Be careful to note the deadlines for drop/add and so forth in the Schedule.


Drop/Add Form: This form is required to make changes after the last date for dropping or adding a course. You may need the instructor's signature, your advisor's signature, and the dean's signature. If adding a full or unpublished class, you may also need a blue card.

Blue Card: This magical form gets you into closed or unpublished courses like internships and independent study. They require the signatures of your advisor and the department head for the course you are adding. Note that department heads only sign blue cards if they feel they can squeeze you in; much of the time this is not possible.

After all signatures are obtained, all forms are turned in to the Registration and Records office.


Remember that you are entirely responsible for your schedule. Advisors and friends can help you make choices, but only you will take the courses and do the work in the classes on your schedule. If a mix-up is made in choosing courses, you are the only one who might have to stay in school an extra semester.

Plan Ahead!

With that in mind, it is a good idea to plan your courses for all four years (or five for EDDP students). You will probably deviate from such a plan, but it is the best way to guarantee that every graduation requirement is satisfied. To help with this, we have a suggested 4-Year Course Plan for completing the CS major, and a summary of all graduation requirements.

Advice for Freshmen

Most new students will want to take an English course, a Foreign Language course (these are easier the less you've forgotten), and a Math course in addition to computer science courses.

Math Placement

The choice of mathematics and computer science courses will be determined by your score on the Math placement exam. If your ACT or SAT score in mathematics is high enough, you may be exempt from this exam.

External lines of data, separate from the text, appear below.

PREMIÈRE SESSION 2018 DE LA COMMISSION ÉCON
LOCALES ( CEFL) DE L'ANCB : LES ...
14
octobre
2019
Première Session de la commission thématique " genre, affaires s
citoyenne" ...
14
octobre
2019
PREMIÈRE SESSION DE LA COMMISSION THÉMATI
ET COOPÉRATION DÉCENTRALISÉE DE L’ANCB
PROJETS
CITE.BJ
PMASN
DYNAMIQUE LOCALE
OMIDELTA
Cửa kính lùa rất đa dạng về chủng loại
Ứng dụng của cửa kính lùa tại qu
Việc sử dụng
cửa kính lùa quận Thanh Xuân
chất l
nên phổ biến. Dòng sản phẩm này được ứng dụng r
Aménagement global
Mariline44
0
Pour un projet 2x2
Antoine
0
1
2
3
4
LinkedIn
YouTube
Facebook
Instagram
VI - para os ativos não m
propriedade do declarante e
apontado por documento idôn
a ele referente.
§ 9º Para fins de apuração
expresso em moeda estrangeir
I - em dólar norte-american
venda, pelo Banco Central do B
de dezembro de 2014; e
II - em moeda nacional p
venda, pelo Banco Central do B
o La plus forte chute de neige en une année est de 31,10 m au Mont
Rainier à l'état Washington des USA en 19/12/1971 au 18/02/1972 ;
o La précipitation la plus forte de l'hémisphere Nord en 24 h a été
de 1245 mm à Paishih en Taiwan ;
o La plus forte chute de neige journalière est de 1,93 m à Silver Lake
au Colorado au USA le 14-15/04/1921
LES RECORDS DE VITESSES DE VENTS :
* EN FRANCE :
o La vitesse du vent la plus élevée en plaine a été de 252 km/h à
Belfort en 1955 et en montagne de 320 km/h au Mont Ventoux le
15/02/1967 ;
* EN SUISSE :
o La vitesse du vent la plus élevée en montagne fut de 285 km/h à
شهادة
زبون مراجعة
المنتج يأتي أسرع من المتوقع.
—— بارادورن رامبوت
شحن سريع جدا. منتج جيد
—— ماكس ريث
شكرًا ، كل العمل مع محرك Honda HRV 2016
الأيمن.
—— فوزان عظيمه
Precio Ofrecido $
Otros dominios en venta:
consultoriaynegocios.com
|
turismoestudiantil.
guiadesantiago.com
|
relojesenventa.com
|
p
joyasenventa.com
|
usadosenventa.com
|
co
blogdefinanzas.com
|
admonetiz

  • If you do well on the exam, or are exempt, you should take CS151, the standard first CS course, and MA106 Calculus 1. (If you wish, MA106 can safely be postponed to the Spring semester.)
  • If you did not do well on the exam, you should take MA102, and postpone CS151 and MA106 until the Spring.


If you have little or no programming background, you might also want to take CS142. If you know any programming language up through loops, arrays, and functions, you do not need this course. CS142 and CS151 can be taken concurrently. CS142 does require proficiency in algebra; if your Math placement score is very low and you must take MA101, enroll in MA102 instead of MA101, but postpone CS142 until the Spring semester.


For English, you might take EN101 if you are a non-native English speaker or need some review; you will also be enrolled in CC101. Based upon test scores in English, you might skip to CC102.

Foreign Language

The language course you would take depends on how well you did on the placement exam. Most students are able to test out of at least one semester.

Other Courses

To round out your schedule, you may want one or two more courses. Typically, you should either pick courses that fulfill Core requirements, or courses in a second major or minor you are interested in. Many students who major in computer science like to add a minor in Business; if this is the case for you, you might take MG111, AC103, and/or MS165.

Many students ask if they should take speech (SH198) and/or PE (PE101, PE102) in their first semester. The answer is that these courses need to be completed by the time you graduate, but there is no rush. However, if you are a student-athlete you should definitely take PE102 (there is a section for intercollegiate athletes and marching band members).

If you are a dual-degree engineering student, then your courses are already mapped out for you for the most part, making your decisions easier.